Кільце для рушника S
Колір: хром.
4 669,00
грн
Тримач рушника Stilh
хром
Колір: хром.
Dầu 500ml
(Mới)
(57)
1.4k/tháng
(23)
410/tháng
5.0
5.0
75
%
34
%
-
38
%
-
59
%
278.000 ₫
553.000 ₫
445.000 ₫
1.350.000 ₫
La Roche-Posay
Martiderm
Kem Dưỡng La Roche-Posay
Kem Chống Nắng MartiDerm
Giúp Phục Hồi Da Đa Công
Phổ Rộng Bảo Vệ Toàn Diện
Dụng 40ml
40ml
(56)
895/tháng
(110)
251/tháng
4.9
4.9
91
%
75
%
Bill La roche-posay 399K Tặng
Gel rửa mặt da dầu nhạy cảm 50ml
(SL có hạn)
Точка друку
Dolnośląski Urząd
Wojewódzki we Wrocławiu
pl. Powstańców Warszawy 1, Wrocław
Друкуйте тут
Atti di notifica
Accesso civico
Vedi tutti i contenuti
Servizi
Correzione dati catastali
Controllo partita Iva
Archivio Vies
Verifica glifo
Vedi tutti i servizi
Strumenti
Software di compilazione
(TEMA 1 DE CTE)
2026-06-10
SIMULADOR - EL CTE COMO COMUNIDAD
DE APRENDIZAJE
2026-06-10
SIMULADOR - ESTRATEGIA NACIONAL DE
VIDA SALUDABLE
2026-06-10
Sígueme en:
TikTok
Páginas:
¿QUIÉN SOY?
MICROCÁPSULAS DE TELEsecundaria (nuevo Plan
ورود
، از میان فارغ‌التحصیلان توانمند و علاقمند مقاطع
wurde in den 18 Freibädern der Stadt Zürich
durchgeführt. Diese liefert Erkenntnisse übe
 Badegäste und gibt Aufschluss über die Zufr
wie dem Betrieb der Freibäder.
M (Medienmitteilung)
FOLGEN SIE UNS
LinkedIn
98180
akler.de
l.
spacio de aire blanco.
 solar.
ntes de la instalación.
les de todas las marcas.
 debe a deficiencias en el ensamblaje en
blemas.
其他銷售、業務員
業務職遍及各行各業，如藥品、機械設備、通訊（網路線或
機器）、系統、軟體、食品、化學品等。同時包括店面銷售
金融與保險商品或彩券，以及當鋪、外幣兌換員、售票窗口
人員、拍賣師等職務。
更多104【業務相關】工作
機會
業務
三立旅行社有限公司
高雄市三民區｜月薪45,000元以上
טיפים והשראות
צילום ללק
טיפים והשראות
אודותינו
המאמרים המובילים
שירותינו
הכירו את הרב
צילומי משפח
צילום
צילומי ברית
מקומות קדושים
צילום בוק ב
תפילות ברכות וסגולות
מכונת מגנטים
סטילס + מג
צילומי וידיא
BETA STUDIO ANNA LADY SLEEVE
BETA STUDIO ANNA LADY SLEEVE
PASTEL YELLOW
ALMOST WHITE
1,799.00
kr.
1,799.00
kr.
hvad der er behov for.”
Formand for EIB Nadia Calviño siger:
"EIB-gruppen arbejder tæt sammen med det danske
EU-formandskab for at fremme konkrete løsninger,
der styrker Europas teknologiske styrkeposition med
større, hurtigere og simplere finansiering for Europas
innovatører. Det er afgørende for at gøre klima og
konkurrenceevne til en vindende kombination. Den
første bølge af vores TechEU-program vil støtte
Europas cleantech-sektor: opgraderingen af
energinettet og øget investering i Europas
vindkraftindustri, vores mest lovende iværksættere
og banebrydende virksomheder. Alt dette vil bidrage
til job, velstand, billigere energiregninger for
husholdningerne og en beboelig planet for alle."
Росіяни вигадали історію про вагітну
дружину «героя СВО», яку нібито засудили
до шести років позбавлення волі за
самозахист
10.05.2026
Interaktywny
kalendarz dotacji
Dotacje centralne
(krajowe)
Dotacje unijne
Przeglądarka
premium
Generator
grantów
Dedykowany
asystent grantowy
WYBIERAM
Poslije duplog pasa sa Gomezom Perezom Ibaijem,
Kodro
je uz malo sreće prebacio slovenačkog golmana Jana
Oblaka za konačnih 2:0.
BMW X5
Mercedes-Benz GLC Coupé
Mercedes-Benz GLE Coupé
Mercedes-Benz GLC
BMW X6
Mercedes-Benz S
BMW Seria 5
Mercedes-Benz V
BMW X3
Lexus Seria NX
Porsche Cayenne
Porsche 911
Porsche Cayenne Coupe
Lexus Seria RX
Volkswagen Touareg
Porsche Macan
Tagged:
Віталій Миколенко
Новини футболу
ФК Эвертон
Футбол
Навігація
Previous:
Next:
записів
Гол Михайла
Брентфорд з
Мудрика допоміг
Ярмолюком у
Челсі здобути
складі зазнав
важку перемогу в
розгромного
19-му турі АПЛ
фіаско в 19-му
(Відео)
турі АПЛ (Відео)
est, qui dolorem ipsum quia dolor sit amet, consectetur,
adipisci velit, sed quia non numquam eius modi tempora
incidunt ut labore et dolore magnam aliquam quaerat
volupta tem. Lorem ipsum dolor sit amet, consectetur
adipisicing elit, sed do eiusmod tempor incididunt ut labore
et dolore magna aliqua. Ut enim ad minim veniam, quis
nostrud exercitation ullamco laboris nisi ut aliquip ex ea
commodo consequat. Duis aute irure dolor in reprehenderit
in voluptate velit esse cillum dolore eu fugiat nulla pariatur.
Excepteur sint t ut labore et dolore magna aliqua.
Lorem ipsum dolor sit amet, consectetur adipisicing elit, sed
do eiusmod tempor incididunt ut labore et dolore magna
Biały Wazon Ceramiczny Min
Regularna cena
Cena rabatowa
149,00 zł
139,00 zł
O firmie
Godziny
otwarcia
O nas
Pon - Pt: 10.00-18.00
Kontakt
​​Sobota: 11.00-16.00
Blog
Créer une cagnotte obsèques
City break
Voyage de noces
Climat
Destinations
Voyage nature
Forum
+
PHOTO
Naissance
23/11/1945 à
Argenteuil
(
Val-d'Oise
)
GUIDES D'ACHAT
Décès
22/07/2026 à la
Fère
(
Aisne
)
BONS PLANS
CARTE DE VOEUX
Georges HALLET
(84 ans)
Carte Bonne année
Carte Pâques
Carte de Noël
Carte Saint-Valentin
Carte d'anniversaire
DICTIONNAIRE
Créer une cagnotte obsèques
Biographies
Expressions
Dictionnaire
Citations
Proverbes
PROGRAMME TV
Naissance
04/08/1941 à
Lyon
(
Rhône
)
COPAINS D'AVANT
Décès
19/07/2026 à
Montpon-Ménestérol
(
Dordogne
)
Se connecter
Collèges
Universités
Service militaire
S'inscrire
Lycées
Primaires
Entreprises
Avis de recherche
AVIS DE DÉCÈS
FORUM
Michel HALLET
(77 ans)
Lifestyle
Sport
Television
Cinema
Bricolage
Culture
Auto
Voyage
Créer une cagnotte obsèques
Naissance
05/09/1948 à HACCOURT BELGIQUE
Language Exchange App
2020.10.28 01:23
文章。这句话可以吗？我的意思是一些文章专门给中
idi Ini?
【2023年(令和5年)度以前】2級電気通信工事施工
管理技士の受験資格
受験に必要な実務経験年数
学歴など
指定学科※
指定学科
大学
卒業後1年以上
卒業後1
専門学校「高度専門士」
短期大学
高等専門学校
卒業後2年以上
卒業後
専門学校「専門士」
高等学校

★ ★ ★

» WHAT THE TASK REQUIRES
Please reproduce the listing with "TikTok" substituted by "YouTube" everywhere it occurs, keeping everything else unchanged.

» TASK RESULT
Кільце для рушника S
Колір: хром.
4 669,00
грн
Тримач рушника Stilh
хром
Колір: хром.
Dầu 500ml
(Mới)
(57)
1.4k/tháng
(23)
410/tháng
5.0
5.0
75
%
34
%
-
38
%
-
59
%
278.000 ₫
553.000 ₫
445.000 ₫
1.350.000 ₫
La Roche-Posay
Martiderm
Kem Dưỡng La Roche-Posay
Kem Chống Nắng MartiDerm
Giúp Phục Hồi Da Đa Công
Phổ Rộng Bảo Vệ Toàn Diện
Dụng 40ml
40ml
(56)
895/tháng
(110)
251/tháng
4.9
4.9
91
%
75
%
Bill La roche-posay 399K Tặng
Gel rửa mặt da dầu nhạy cảm 50ml
(SL có hạn)
Точка друку
Dolnośląski Urząd
Wojewódzki we Wrocławiu
pl. Powstańców Warszawy 1, Wrocław
Друкуйте тут
Atti di notifica
Accesso civico
Vedi tutti i contenuti
Servizi
Correzione dati catastali
Controllo partita Iva
Archivio Vies
Verifica glifo
Vedi tutti i servizi
Strumenti
Software di compilazione
(TEMA 1 DE CTE)
2026-06-10
SIMULADOR - EL CTE COMO COMUNIDAD
DE APRENDIZAJE
2026-06-10
SIMULADOR - ESTRATEGIA NACIONAL DE
VIDA SALUDABLE
2026-06-10
Sígueme en:
YouTube
Páginas:
¿QUIÉN SOY?
MICROCÁPSULAS DE TELEsecundaria (nuevo Plan
ورود
، از میان فارغ‌التحصیلان توانمند و علاقمند مقاطع
wurde in den 18 Freibädern der Stadt Zürich
durchgeführt. Diese liefert Erkenntnisse übe
 Badegäste und gibt Aufschluss über die Zufr
wie dem Betrieb der Freibäder.
M (Medienmitteilung)
FOLGEN SIE UNS
LinkedIn
98180
akler.de
l.
spacio de aire blanco.
 solar.
ntes de la instalación.
les de todas las marcas.
 debe a deficiencias en el ensamblaje en
blemas.
其他銷售、業務員
業務職遍及各行各業，如藥品、機械設備、通訊（網路線或
機器）、系統、軟體、食品、化學品等。同時包括店面銷售
金融與保險商品或彩券，以及當鋪、外幣兌換員、售票窗口
人員、拍賣師等職務。
更多104【業務相關】工作
機會
業務
三立旅行社有限公司
高雄市三民區｜月薪45,000元以上
טיפים והשראות
צילום ללק
טיפים והשראות
אודותינו
המאמרים המובילים
שירותינו
הכירו את הרב
צילומי משפח
צילום
צילומי ברית
מקומות קדושים
צילום בוק ב
תפילות ברכות וסגולות
מכונת מגנטים
סטילס + מג
צילומי וידיא
BETA STUDIO ANNA LADY SLEEVE
BETA STUDIO ANNA LADY SLEEVE
PASTEL YELLOW
ALMOST WHITE
1,799.00
kr.
1,799.00
kr.
hvad der er behov for.”
Formand for EIB Nadia Calviño siger:
"EIB-gruppen arbejder tæt sammen med det danske
EU-formandskab for at fremme konkrete løsninger,
der styrker Europas teknologiske styrkeposition med
større, hurtigere og simplere finansiering for Europas
innovatører. Det er afgørende for at gøre klima og
konkurrenceevne til en vindende kombination. Den
første bølge af vores TechEU-program vil støtte
Europas cleantech-sektor: opgraderingen af
energinettet og øget investering i Europas
vindkraftindustri, vores mest lovende iværksættere
og banebrydende virksomheder. Alt dette vil bidrage
til job, velstand, billigere energiregninger for
husholdningerne og en beboelig planet for alle."
Росіяни вигадали історію про вагітну
дружину «героя СВО», яку нібито засудили
до шести років позбавлення волі за
самозахист
10.05.2026
Interaktywny
kalendarz dotacji
Dotacje centralne
(krajowe)
Dotacje unijne
Przeglądarka
premium
Generator
grantów
Dedykowany
asystent grantowy
WYBIERAM
Poslije duplog pasa sa Gomezom Perezom Ibaijem,
Kodro
je uz malo sreće prebacio slovenačkog golmana Jana
Oblaka za konačnih 2:0.
BMW X5
Mercedes-Benz GLC Coupé
Mercedes-Benz GLE Coupé
Mercedes-Benz GLC
BMW X6
Mercedes-Benz S
BMW Seria 5
Mercedes-Benz V
BMW X3
Lexus Seria NX
Porsche Cayenne
Porsche 911
Porsche Cayenne Coupe
Lexus Seria RX
Volkswagen Touareg
Porsche Macan
Tagged:
Віталій Миколенко
Новини футболу
ФК Эвертон
Футбол
Навігація
Previous:
Next:
записів
Гол Михайла
Брентфорд з
Мудрика допоміг
Ярмолюком у
Челсі здобути
складі зазнав
важку перемогу в
розгромного
19-му турі АПЛ
фіаско в 19-му
(Відео)
турі АПЛ (Відео)
est, qui dolorem ipsum quia dolor sit amet, consectetur,
adipisci velit, sed quia non numquam eius modi tempora
incidunt ut labore et dolore magnam aliquam quaerat
volupta tem. Lorem ipsum dolor sit amet, consectetur
adipisicing elit, sed do eiusmod tempor incididunt ut labore
et dolore magna aliqua. Ut enim ad minim veniam, quis
nostrud exercitation ullamco laboris nisi ut aliquip ex ea
commodo consequat. Duis aute irure dolor in reprehenderit
in voluptate velit esse cillum dolore eu fugiat nulla pariatur.
Excepteur sint t ut labore et dolore magna aliqua.
Lorem ipsum dolor sit amet, consectetur adipisicing elit, sed
do eiusmod tempor incididunt ut labore et dolore magna
Biały Wazon Ceramiczny Min
Regularna cena
Cena rabatowa
149,00 zł
139,00 zł
O firmie
Godziny
otwarcia
O nas
Pon - Pt: 10.00-18.00
Kontakt
​​Sobota: 11.00-16.00
Blog
Créer une cagnotte obsèques
City break
Voyage de noces
Climat
Destinations
Voyage nature
Forum
+
PHOTO
Naissance
23/11/1945 à
Argenteuil
(
Val-d'Oise
)
GUIDES D'ACHAT
Décès
22/07/2026 à la
Fère
(
Aisne
)
BONS PLANS
CARTE DE VOEUX
Georges HALLET
(84 ans)
Carte Bonne année
Carte Pâques
Carte de Noël
Carte Saint-Valentin
Carte d'anniversaire
DICTIONNAIRE
Créer une cagnotte obsèques
Biographies
Expressions
Dictionnaire
Citations
Proverbes
PROGRAMME TV
Naissance
04/08/1941 à
Lyon
(
Rhône
)
COPAINS D'AVANT
Décès
19/07/2026 à
Montpon-Ménestérol
(
Dordogne
)
Se connecter
Collèges
Universités
Service militaire
S'inscrire
Lycées
Primaires
Entreprises
Avis de recherche
AVIS DE DÉCÈS
FORUM
Michel HALLET
(77 ans)
Lifestyle
Sport
Television
Cinema
Bricolage
Culture
Auto
Voyage
Créer une cagnotte obsèques
Naissance
05/09/1948 à HACCOURT BELGIQUE
Language Exchange App
2020.10.28 01:23
文章。这句话可以吗？我的意思是一些文章专门给中
idi Ini?
【2023年(令和5年)度以前】2級電気通信工事施工
管理技士の受験資格
受験に必要な実務経験年数
学歴など
指定学科※
指定学科
大学
卒業後1年以上
卒業後1
専門学校「高度専門士」
短期大学
高等専門学校
卒業後2年以上
卒業後
専門学校「専門士」
高等学校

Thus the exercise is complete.